**SELECTED EXTRACT**
If that's not enough, while the WTO agreements govern the normal trade relationships among 162 countries, our separate free trade relationship with Mexico and Canada under NAFTA prohibits any ordinary customs duty, on any product, from either country. Since that's a non-negotiable element, Mr. Trump was talking about either withdrawing from, or very fundamentally breaching, NAFTA. The following month, he talked plainly about breaching that agreement.

The U.S. and Canada have the largest trading relationship between any two countries in the history of the world. And Mexico is our second largest export market. The loss of NAFTA would be devastating to the U.S. economy. And, while the far better Trans-Pacific Partnership (TPP) free trade agreement might soon make NAFTA mostly redundant, Mr. Trump's duty would breach the TPP for the same reasons it would violate NAFTA.

Comparing Mr. Trump's proposal to the United Kingdom leaving the European Union, for example, the latter is a step-down from an economic union to likely a free trade relationship. For our trade with Canada and Mexico, Mr. Trump's proposal is a step down from a free trade relationship, past normal trade relations, into oblivion. And, while the UK proposes to withdraw legally from the EU treaties, Trump proposes a pull-down-the-pillars breach of both the free trade and normal trade obligations we have to our North American neighbors.

The potential consequences of all of these breaches of our global trade agreements and NAFTA cannot be understated. The reciprocal commitments within a trade agreement support one another like a house of cards, and many trade agreements stand in rows like dominos. At the same time, the United States is both the world's bedrock economy, and this trade-treaty system's principal architect. Such a blatant, contemptuous violation by the United States of the system's foundational principals could easily collapse the system and with it the global economy.

**DATA FOR ANALYSIS**
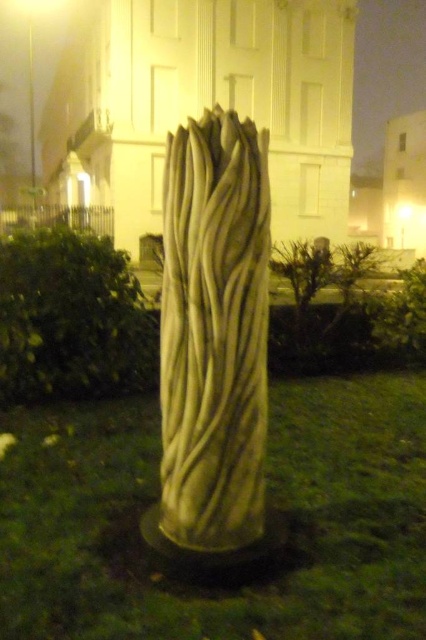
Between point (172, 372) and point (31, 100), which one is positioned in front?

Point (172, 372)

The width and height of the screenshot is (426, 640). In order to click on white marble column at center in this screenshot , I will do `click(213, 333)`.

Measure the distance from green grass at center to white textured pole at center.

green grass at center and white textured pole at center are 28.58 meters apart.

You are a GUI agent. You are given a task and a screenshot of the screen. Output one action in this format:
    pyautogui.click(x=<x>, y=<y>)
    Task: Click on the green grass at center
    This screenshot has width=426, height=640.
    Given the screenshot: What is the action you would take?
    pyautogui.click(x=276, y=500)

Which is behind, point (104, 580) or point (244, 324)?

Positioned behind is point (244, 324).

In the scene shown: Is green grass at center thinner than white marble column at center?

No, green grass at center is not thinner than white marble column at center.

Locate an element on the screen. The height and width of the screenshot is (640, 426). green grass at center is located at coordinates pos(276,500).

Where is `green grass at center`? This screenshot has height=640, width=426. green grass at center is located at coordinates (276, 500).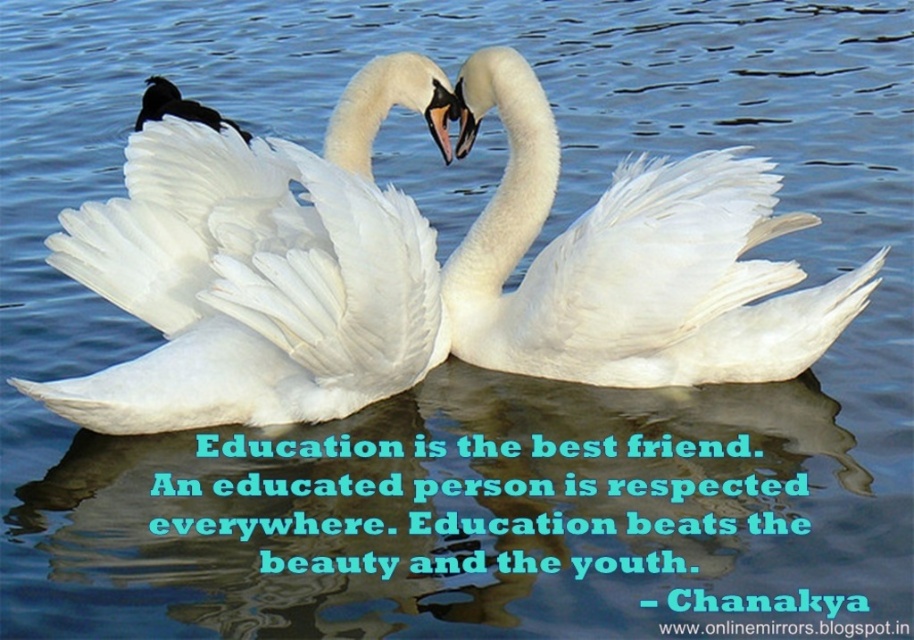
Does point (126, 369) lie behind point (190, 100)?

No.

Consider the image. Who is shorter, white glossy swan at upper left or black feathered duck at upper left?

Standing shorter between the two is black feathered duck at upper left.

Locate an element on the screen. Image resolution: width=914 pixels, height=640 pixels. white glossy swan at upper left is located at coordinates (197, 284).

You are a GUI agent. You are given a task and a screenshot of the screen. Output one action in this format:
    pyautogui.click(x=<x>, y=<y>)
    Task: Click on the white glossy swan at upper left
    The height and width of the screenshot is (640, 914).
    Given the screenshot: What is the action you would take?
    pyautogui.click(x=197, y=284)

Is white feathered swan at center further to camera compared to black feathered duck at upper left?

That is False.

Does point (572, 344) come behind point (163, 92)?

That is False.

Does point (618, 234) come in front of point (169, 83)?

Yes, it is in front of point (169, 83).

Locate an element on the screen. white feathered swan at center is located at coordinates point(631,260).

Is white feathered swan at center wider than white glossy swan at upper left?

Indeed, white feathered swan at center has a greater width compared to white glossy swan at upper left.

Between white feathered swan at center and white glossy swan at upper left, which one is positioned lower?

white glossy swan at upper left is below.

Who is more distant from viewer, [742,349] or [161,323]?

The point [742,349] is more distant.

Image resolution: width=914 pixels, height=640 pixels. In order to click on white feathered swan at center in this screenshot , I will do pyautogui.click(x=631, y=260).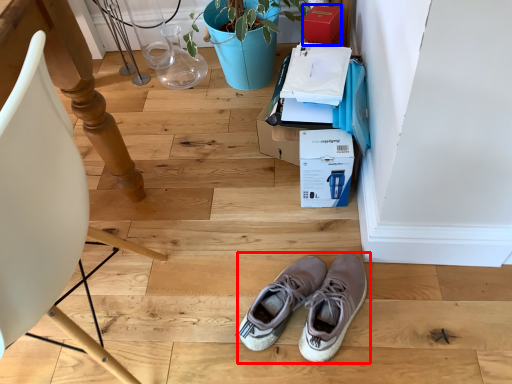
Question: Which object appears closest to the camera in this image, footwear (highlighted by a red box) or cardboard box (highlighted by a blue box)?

**WHAT IS EXPECTED**
In the text about NAFTA and trade agreements, which country is named as the second largest U.S. export market?

**SOLUTION TO THIS EXERCISE**
Mexico